• [Provided passage]:
((

Another way of saying this is that R.K Narayan is an exception among Indians writing in English, since his writing and concerns devolve from an older and more indigenous fictional tradition of regional language literature. He is probably the only Indian writer in English that I know of, whose writing many ordinary Indians (at least those from the South) can identify with. When Rushdie (?) made his comment about the inferiority of regional literature in India to writings in English, he displayed his considerable ignorance of the local literary tradition. I think that in this context, there is a legitimate distinction between the writer's location and the subjects that the writer chooses to write about.

I would argue that one reason for the poverty of quality
of Indian writing in English is the conscious attempt of many such writers to mould their writings and topics to concerns that they may find interesting to foreign readers.
Unfortunately, a reader's tastes and concerns have a specific cultural context, and are partially the result of a certain literary tradition and culture. It is hard to fit into such a tradition by writing fiction based in an entirely alien cultural environment. In my opinion, Narayan was successful partially because he avoided this trap.

))

• [Entries shown]:
((

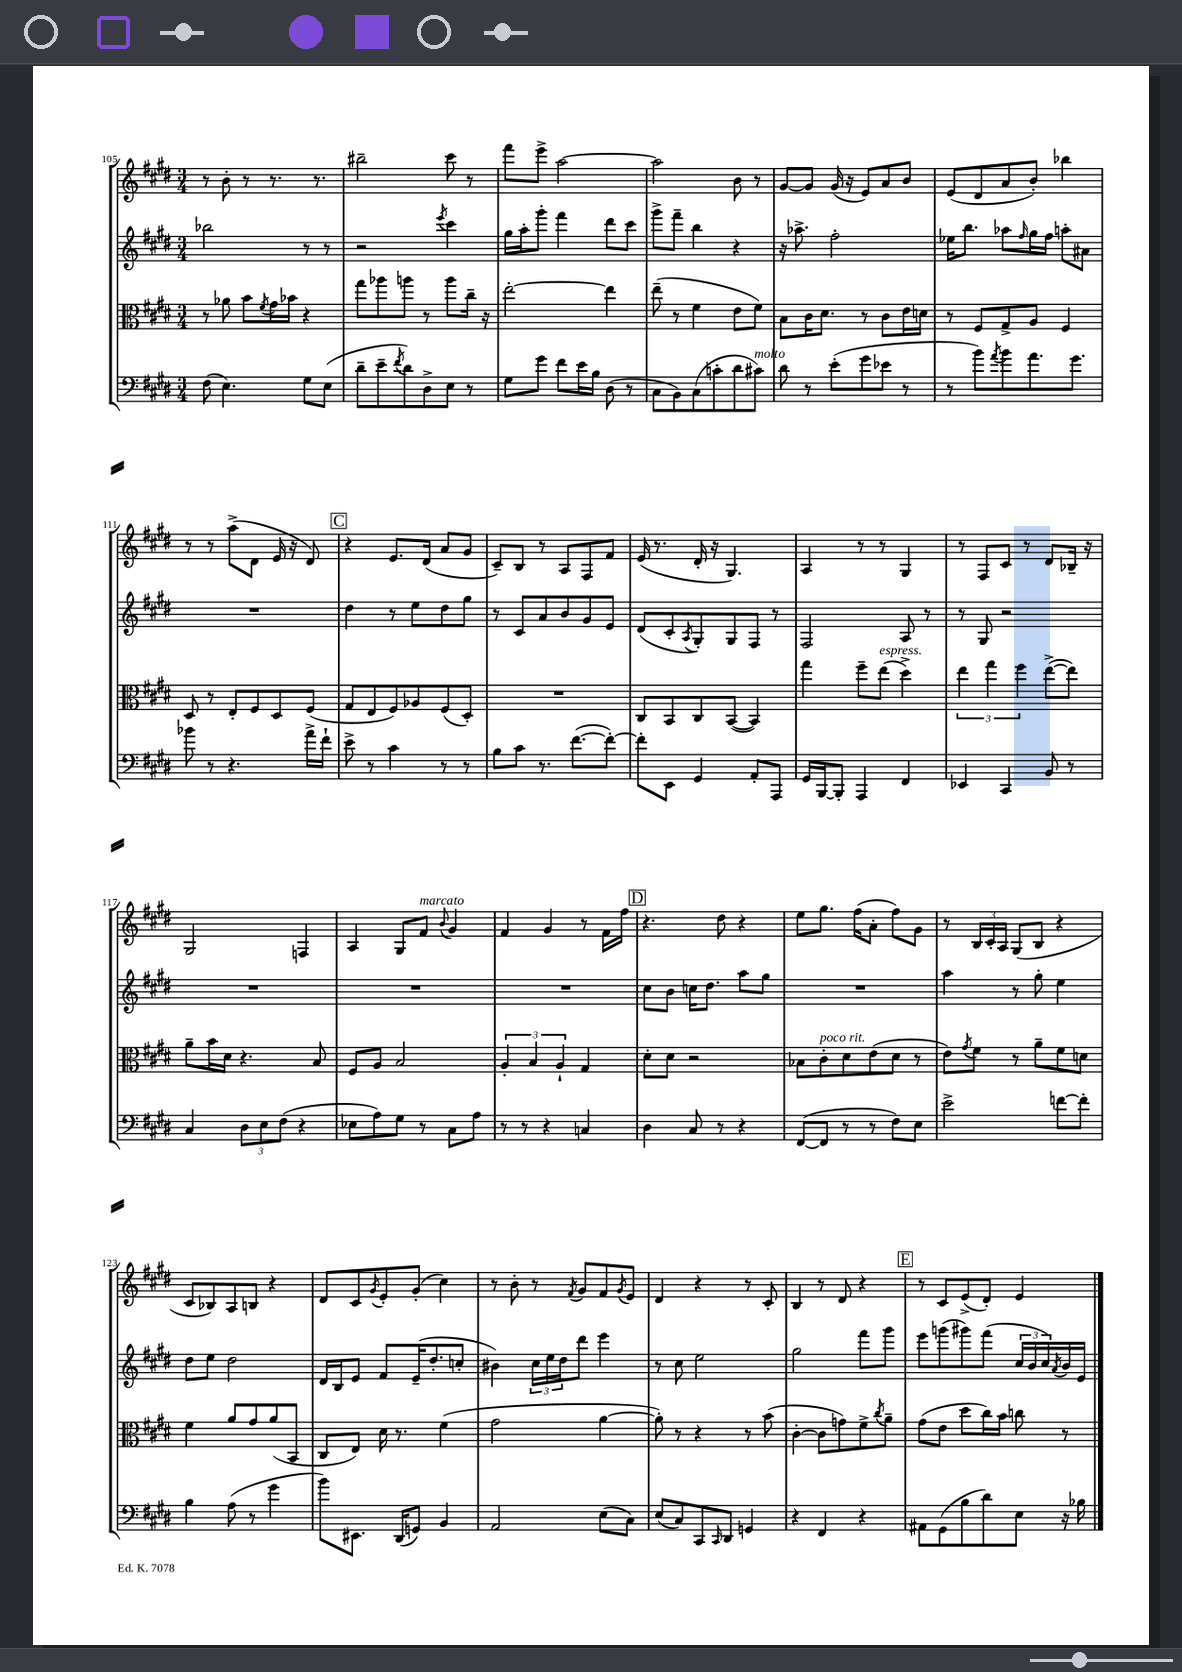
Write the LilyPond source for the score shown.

<<
\new StaffGroup <<
\new Staff = "s0" {
    \clef treble \key e \major \numericTimeSignature \time 3/4
    r8 b'8-. r8 r8. r8. |
    bis''2-- cis'''8 r8 |
    fis'''8 e'''8-> a''2~ |
    a''2 b'8 r8 |
    gis'8~ gis'8 gis'16( r16 e'8) a'8 b'8 |
    e'8( dis'8 a'8 b'8-.) bes''4 |
    r8 r8 a''8->( dis'8 e'16 r16 dis'8) |
    \mark \markup { \box "C" } r4 e'8. dis'16( a'8 gis'8 |
    cis'8--) b8 r8 a8 fis8 fis'8 |
    e'16( r8. dis'16-. r16 gis4.) |
    a4 r8 r8 gis4 |
    r8 fis8 cis'8 r8 dis'8 bes16-- r16 |
    gis2 f4 |
    a4 gis8 fis'8^\markup { \italic "marcato" } \appoggiatura { b'8 } gis'4 |
    fis'4 gis'4 r8 fis'16 fis''16 |
    \mark \markup { \box "D" } r4. dis''8 r4 |
    e''8 gis''8. fis''16( a'8-. fis''8) gis'8 |
    r8 \tuplet 3/2 { b16 cis'16-. a16 } gis8( b8 r4 |
    cis'8 bes8) a8 b8 r4 |
    dis'8 cis'8 \acciaccatura { gis'8 } e'8-. gis'8-.( cis''4) |
    r8 b'8-. r8 \acciaccatura { fis'8 } gis'8 fis'8 \acciaccatura { gis'8 } e'8 |
    dis'4 r4 r8 cis'8-. |
    b4 r8 dis'8 r4 |
    \mark \markup { \box "E" } r8 cis'8 e'8->( dis'8-.) e'4 \bar "|." |
}
\new Staff = "s1" {
    \clef treble \key e \major \numericTimeSignature \time 3/4
    bes''2 r8 r8 |
    r2 \acciaccatura { e'''8 } cis'''4 |
    gis''16 a''16-. gis'''8-. fis'''4 dis'''8 cis'''8 |
    gis'''8-> fis'''8-- b''4 r4 |
    r16 aes''8.-> fis''2-. |
    ees''16 b''8. aes''8 \grace { fis''16 } gis''16 fis''16 a''8-. ais'8 |
    R2. |
    \mark \markup { \box "C" } dis''4 r8 e''8 dis''8 gis''8 |
    r8 cis'8 a'8 b'8 gis'8 e'8 |
    dis'8( cis'8-. \acciaccatura { a8 } gis8-.) gis8 fis8 r8 |
    fis2 a8 r8 |
    r8 gis8 r2 |
    R2. |
    R2. |
    R2. |
    \mark \markup { \box "D" } cis''8 b'8 c''16 dis''8. a''8 gis''8 |
    R2. |
    a''4 r8 gis''8-. e''4 |
    dis''8 e''8 dis''2 |
    dis'16 b16 e'8 fis'8 e'16--( dis''8.-. c''8-. |
    bis'4) \tuplet 3/2 { cis''16 e''16 dis''16 } dis'''8 e'''4 |
    r8 cis''8 e''2 |
    gis''2 fis'''8 gis'''8 |
    \mark \markup { \box "E" } e'''8 g'''8( gis'''8) fis'''8( \tuplet 3/2 { cis''16 b'16 cis''16) } \acciaccatura { a'8 } b'16 e'16 \bar "|." |
}
\new Staff = "s2" {
    \clef alto \key e \major \numericTimeSignature \time 3/4
    r8 aes'8 b'8 \acciaccatura { fis'8 } gis'16 bes'16 r4 |
    gis''8 aes''8 a''8 r8 a''8 cis''16-- r16 |
    e''2~-. e''4 |
    e''8--( r8 fis'4 e'8 fis'8) |
    b8 cis'16 dis'8. r8 cis'8 e'16 d'16 |
    r8 fis8 gis8-> a8 fis4 |
    dis8 r8 e8-. fis8 dis8 fis8( |
    \mark \markup { \box "C" } gis8 e8 fis8) aes8 fis8( dis8-.) |
    R2. |
    cis8 b,8 cis8 b,8~( b,4) |
    gis''4 fis''8-- e''8^\markup { \italic "espress." }( dis''4->) |
    \tuplet 3/2 { e''4 gis''4 fis''4 } e''8~->( e''8) |
    a'8-- b'16 dis'16 r4. b8 |
    fis8 a8 b2 |
    \tuplet 3/2 { a4-. b4 a4-! } gis4 |
    \mark \markup { \box "D" } dis'8-. dis'8 r2 |
    bes8 cis'8-.^\markup { \italic "poco rit." } dis'8 e'8( dis'8 r8 |
    e'8) \acciaccatura { gis'8 } fis'8 r8 a'8-- fis'8 d'8 |
    fis'4 a'8 gis'8 a'8( b,8 |
    cis8 e8) dis'16 r8. fis'4( |
    gis'2 a'4~ |
    a'8-.) r8 r4 r8 b'8( |
    cis'4~-. cis'8 g'8) fis'8-> \acciaccatura { cis''8 } a'8-- |
    \mark \markup { \box "E" } gis'8( e'8 dis''8 cis''16) b'16 c''8 r8 \bar "|." |
}
\new Staff = "s3" {
    \clef bass \key e \major \numericTimeSignature \time 3/4
    fis8( e4.) gis8 e8( |
    dis'8-- e'8-- \acciaccatura { fis'8 } dis'8) dis8-> e8 r8 |
    gis8 gis'8 fis'8 e'16 b16 dis8( r8 |
    cis8 b,8) cis8( c'8-. dis'8 cis'8^\markup { \italic "molto" }) |
    dis'8 r8 e'8-.( gis'8 ees'8 r8 |
    r8 b'8) \acciaccatura { a'8 } b'8 a'8. gis'8. |
    bes'8 r8 r4. a'16-> fis'16-! |
    \mark \markup { \box "C" } e'8-> r8 cis'4 r8 r8 |
    b8 cis'8 r8. fis'8.~( fis'8~-.) |
    fis'8-. e,8 gis,4 a,8-. a,,8 |
    gis,16 b,,16~ b,,8-. a,,4 fis,4 |
    ees,4 cis,4 b,8 r8 |
    cis4 \tuplet 3/2 { dis8 e8 fis8( } r4 |
    ees8 a8) gis8 r8 cis8 a8 |
    r8 r8 r4 c4 |
    \mark \markup { \box "D" } dis4 cis8 r8 r4 |
    fis,8~( fis,8 r8 r8 fis8) e8 |
    e'2-> f'8~ f'8-. |
    b4 a8( r8 gis'4 |
    b'8) eis,8. dis,16( g,8) b,4 |
    a,2 e8( cis8) |
    e8( cis8) cis,8 \grace { cis,16 } dis,8 g,4 |
    r4 fis,4 r4 |
    \mark \markup { \box "E" } ais,8 gis,8( b8 dis'8) e8 r16 bes16 \bar "|." |
}
>>
>>
\layout { \context { \Score currentBarNumber = #105 } }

))

• [What the task asks]: Translate this sentence from the passage on R.K. Narayan into Spanish: "It is hard to fit into such a tradition by writing fiction based in an entirely alien cultural environment."

• [Expected answer]: Es difícil encajar en una tradición así escribiendo ficción ambientada en un entorno cultural completamente ajeno.